As discussed in Issue 1 above, a participant who elects to participate in the DROP receives a two-tiered retirement benefit upon termination of employment:

(a) a retirement allowance based on the defined benefit plan formula in the Plan, as of the date the participant elected to participate in the DROP, and

(b) a benefit based on the amount in his DROP account.

Essentially, the retirement allowance described in (a) is a benefit that can be considered to be derived from a defined benefit plan, and the benefit in (b) can be considered to be derived from a defined contribution plan. Under section 9 of the DROP, the participant may elect to receive his DROP benefit in the form of a single sum distribution of his DROP account balance.

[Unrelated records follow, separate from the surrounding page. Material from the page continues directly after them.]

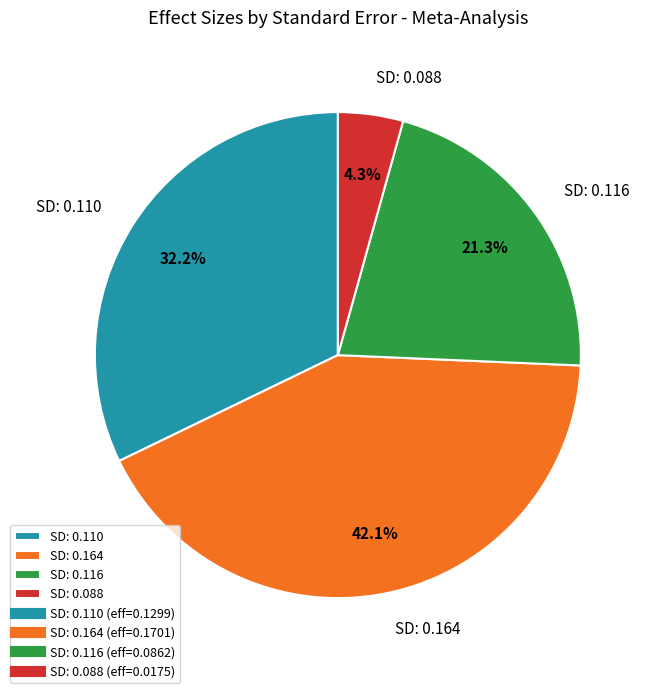

Which slice is the smallest?

SD: 0.088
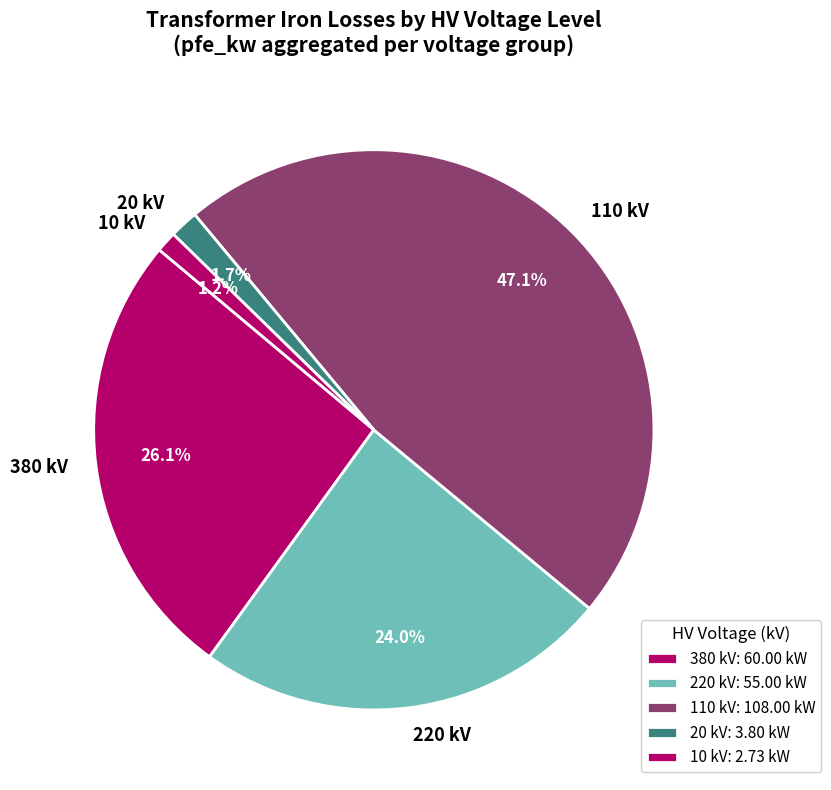

Count the number of slices in the pie.

5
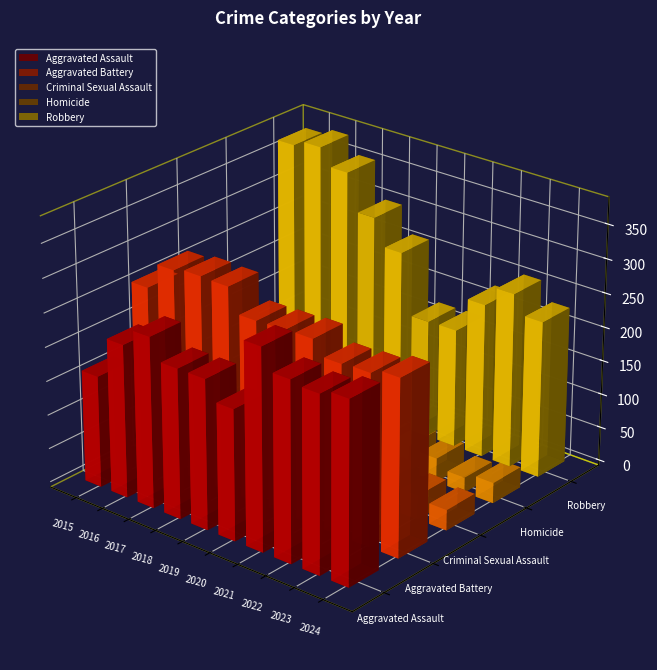

Which category has the highest value in the Aggravated Battery series?

2017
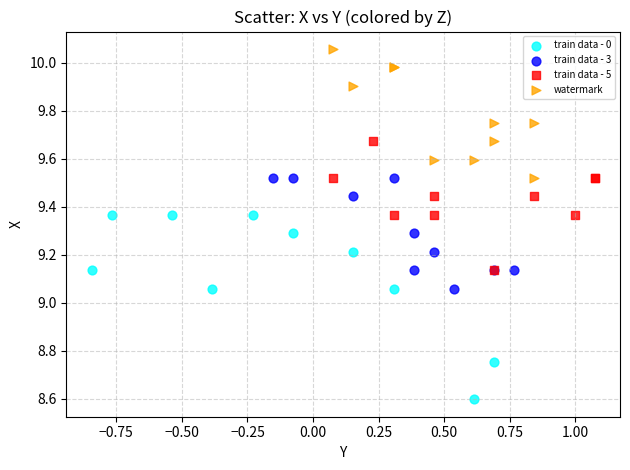

What are all the series names shown in the legend?

train data - 0, train data - 3, train data - 5, watermark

Section 402(c)(4) of the Code provides that the term “eligible rollover distribution” means any distribution to an employee of all or any portion of the balance to the credit of the employee in a qualified trust except the following distributions: (A) any distribution which is one of a series of substantially equal periodic payments (not less frequently than annually) made (i) for the life (or life expectancy) of the employee or the joint lives (or joint life expectancies) of the employee and the employee’s designated beneficiary, or (ii) for a period of 10 years or more; (B) any distribution to the extent the distribution is required under section 401(a)(9); and (C) any distribution which is made upon hardship of an employee. Because the distribution of the DROP benefit as a single sum does not fall into any of the exceptions under section 402(c)(4), and is a distribution to an employee of all of the balance to the credit of the employee in his DROP account, the distribution is an eligible rollover distribution under section 402(c)(4) of the Code.

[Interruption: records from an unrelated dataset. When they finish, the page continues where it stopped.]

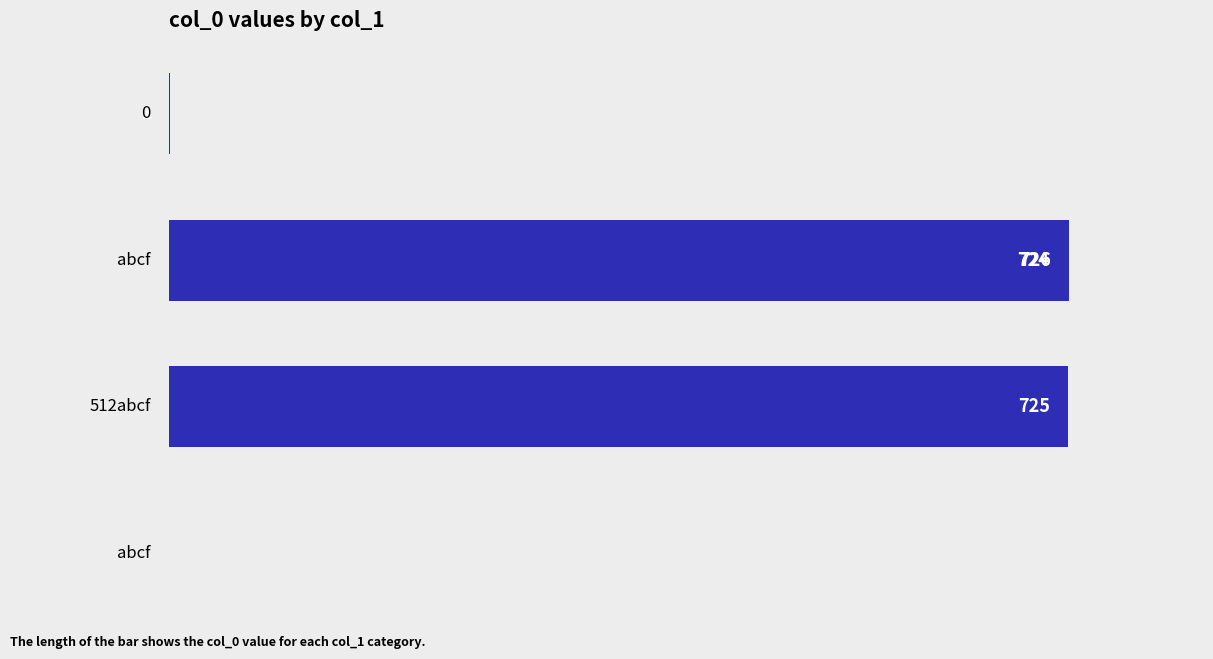

Is it true that the value at 300 is 1155?

False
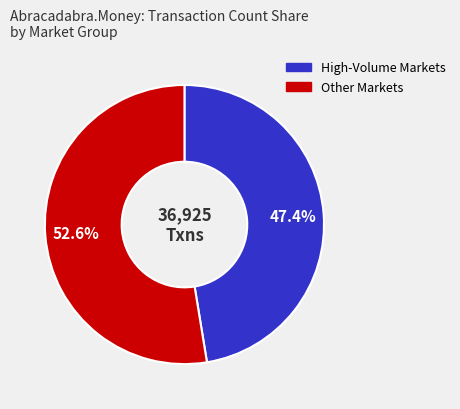

Does any single category account for the majority?

Yes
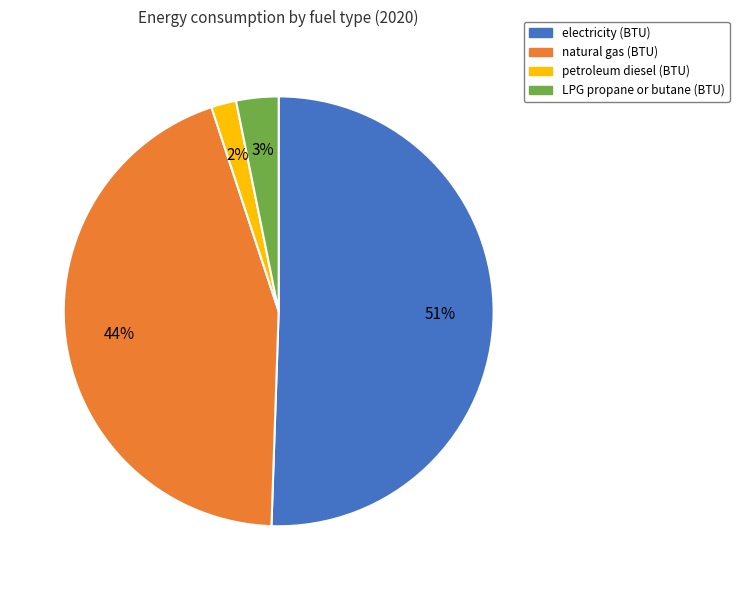

Do LPG propane or butane (BTU) and natural gas (BTU) together represent more than half of the pie?

No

The Plan does not currently provide for the direct rollover of the distribution of the DROP account as a single sum. However, because this distribution is an eligible rollover distribution, the distribution would be eligible for the direct rollover provision of section 401(a)(31)(A) of the Code if the Plan is amended accordingly.

CONCLUSIONS

(1) The Plan, after the DROP amendment, is a defined benefit plan which provides a benefit derived from employer contributions which is based partly on the balance of the separate account of a participant. The Plan is a 414(k) plan after the amendment adding the DROP.

(2) The allocations of 75% of the otherwise payable pension benefits to the DROP accounts are annual additions subject to the limitations under section 415(c)(1) of the Code.

(3) The distribution of the DROP account to a retired plan participant is an eligible rollover distribution under section 402(c)(4) of the Code, and such distribution would be eligible for the direct rollover provision of section 401(a)(31) of the Code if the Plan is amended as described above.

FOOTNOTES

1 For purposes of this memorandum, “System” is generally used to refer to the administration of the Plan, while “Plan” is used to refer to the terms of the Plan. However, either term can be used interchangeably.

2 We are accepting the Taxpayer’s representation that it is a governmental plan within the meaning of section 414(d) of the Code. We have neither analyzed this issue, nor are we ruling on this issue.

3 However, the representative states in the same letter that there is a DROP account for each participant in the DROP, that the participants in the DROP may direct the investment of their account balances, and, upon termination of employment, the DROP account balance is paid in the form of a single-sum distribution or other form of distribution allowed by the Plan.

4 Because the amount going into the DROP account is only 75% of the normal retirement allowance, the other 25% represents a net gain to the System.

5 It should be noted that section 1.415(c)-1(b)(4) of the new regulations allows transactions to give rise to annual additions.